Il faut distinguer deux horizons, et c’est la confusion la plus fréquente. La durée fiscale minimale est de 5 ans : céder ses parts avant le 31 décembre de la 5e année suivant la souscription entraîne la reprise de la réduction, c’est-à-dire la restitution de l’impôt économisé (sauf décès, invalidité de 2e ou 3e catégorie, ou licenciement). Mais la durée réelle d’immobilisation est bien plus longue. Les parts ne sont pas cotées et il n’existe pas de marché secondaire actif, si bien que le capital reste indisponible jusqu’à la liquidation du fonds, souvent 8 à 10 ans selon l’horizon commercial annoncé. Mieux vaut donc considérer le versement comme bloqué près d’une décennie, sans porte de sortie en cas de besoin de liquidités.

Les gains d’un FIP sont-ils totalement défiscalisés à la sortie ?

Non, et c’est une idée reçue qu’il faut démanteler. Sous condition de détention d’au moins 5 ans, les plus-values et les dividendes réalisés au sein du fonds sont exonérés d’impôt sur le revenu (art. 163 quinquies B CGI), mais ils restent soumis aux prélèvements sociaux de 18,6 % en 2026. La sortie n’est donc pas « totalement exonérée », seule la composante IR l’est. Il faut bien séparer les deux avantages, qui n’ont rien à voir : la réduction joue à l’entrée (sur le versement), l’exonération joue à la sortie (sur les gains), et aucun des deux ne supprime les prélèvements sociaux.

Le FIP est-il un bon placement pour défiscaliser ?

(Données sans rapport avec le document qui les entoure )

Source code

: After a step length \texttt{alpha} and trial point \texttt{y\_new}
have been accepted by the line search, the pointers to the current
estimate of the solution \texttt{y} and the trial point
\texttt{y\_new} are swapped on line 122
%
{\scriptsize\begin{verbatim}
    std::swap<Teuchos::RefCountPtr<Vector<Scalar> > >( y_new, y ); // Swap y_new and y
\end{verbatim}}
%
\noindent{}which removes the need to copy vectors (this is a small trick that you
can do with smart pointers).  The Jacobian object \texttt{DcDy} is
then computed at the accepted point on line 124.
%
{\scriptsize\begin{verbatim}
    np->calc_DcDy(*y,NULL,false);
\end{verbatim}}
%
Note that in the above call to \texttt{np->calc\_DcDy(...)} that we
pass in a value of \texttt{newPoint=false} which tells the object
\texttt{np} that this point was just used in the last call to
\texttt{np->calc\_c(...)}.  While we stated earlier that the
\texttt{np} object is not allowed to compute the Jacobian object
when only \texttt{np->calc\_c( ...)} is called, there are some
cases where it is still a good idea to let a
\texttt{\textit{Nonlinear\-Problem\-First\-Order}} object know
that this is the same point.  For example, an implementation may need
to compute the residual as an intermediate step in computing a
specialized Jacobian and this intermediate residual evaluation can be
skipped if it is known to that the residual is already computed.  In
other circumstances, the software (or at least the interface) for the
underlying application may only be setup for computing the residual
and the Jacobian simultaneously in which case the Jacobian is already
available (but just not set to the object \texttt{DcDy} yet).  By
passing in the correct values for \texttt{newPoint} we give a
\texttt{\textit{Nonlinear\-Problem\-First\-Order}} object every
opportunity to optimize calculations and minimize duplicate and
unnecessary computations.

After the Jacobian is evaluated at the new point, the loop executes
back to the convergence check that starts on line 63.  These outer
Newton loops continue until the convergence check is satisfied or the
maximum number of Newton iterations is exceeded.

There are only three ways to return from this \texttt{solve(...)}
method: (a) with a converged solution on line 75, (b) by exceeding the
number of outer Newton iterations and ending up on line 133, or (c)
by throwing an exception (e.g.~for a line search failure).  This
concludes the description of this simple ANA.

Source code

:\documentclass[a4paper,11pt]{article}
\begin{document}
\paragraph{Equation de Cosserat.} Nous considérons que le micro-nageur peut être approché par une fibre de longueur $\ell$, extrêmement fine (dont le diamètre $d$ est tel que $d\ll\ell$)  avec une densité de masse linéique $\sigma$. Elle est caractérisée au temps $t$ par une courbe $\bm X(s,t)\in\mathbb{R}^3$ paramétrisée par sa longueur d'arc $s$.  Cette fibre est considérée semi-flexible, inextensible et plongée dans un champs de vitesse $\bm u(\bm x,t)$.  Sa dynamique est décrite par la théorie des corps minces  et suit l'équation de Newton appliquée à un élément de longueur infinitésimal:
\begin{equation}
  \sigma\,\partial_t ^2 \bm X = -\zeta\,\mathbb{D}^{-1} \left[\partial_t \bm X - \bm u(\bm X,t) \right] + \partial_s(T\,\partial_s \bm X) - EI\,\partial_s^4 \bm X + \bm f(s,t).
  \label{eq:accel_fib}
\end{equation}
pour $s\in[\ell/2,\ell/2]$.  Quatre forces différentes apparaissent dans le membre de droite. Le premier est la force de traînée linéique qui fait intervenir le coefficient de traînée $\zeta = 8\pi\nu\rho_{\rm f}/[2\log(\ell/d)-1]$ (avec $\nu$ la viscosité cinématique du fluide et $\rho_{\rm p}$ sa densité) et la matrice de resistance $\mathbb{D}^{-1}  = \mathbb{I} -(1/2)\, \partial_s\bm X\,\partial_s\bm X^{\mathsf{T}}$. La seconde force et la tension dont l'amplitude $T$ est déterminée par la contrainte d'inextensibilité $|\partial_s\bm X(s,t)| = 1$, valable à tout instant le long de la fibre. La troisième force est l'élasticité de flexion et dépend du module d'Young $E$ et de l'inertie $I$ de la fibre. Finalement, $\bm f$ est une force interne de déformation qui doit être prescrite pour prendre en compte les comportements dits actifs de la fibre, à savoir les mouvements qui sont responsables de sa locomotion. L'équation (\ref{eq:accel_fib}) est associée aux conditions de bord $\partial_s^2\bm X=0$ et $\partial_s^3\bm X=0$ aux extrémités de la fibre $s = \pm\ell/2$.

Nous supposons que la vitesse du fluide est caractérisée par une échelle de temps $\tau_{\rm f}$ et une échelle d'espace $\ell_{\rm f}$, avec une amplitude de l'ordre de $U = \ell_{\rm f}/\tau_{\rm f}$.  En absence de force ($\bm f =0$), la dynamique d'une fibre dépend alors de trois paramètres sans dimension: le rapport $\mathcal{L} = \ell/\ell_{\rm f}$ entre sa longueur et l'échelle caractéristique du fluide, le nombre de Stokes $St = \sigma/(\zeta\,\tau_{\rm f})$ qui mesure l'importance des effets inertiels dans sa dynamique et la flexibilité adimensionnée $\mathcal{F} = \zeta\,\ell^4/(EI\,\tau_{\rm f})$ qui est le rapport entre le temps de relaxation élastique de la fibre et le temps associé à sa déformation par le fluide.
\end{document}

Le FIP réduit l’impôt, mais il reste un placement risqué et peu liquide, avec des frais parmi les plus élevés du marché (jusqu’à 30 % cumulés) et un risque de perte en capital qui peut dépasser l’avantage fiscal lui-même. La réduction de 30 % offre une marge de sécurité face aux frais, mais aucun gain n’est garanti. En pratique, il n’a de sens que pour un contribuable à TMI ≥ 30 %, disposant déjà d’une épargne de précaution et capable d’immobiliser ses fonds 8 à 10 ans. Surtout, ce n’est pas un produit de rendement mais un outil de défiscalisation à risque, à n’envisager qu’après avoir saturé les enveloppes plus efficientes. À TMI 41 % ou 45 %, comparez d’abord l’économie qu’offre une déduction sur un PER, proportionnelle à votre tranche et sur des supports moins risqués.

Pourquoi le FIP métropole a-t-il été supprimé, et qu’est-ce que cela change ?

La loi de finances pour 2025 recentre les dispositifs IR-PME sur les segments jugés prioritaires : les territoires spécifiques (Corse, outre-mer) et les jeunes entreprises innovantes côté FCPI. Le soutien généraliste au capital régional métropolitain via le FIP a été abandonné au 1er janvier 2026. Concrètement, un épargnant métropolitain qui veut défiscaliser via un FIP doit désormais se tourner vers un FIP Corse ou outre-mer à 30 % : il n’existe plus de « FIP de proximité » métropolitain ouvrant droit à réduction. Le FIP n’est par ailleurs qu’un levier parmi d’autres, et notre guide des réductions, crédits et déductions d’impôt aide à le situer face aux dons, à la SOFICA ou au déficit foncier sous le même plafond de 10 000 €.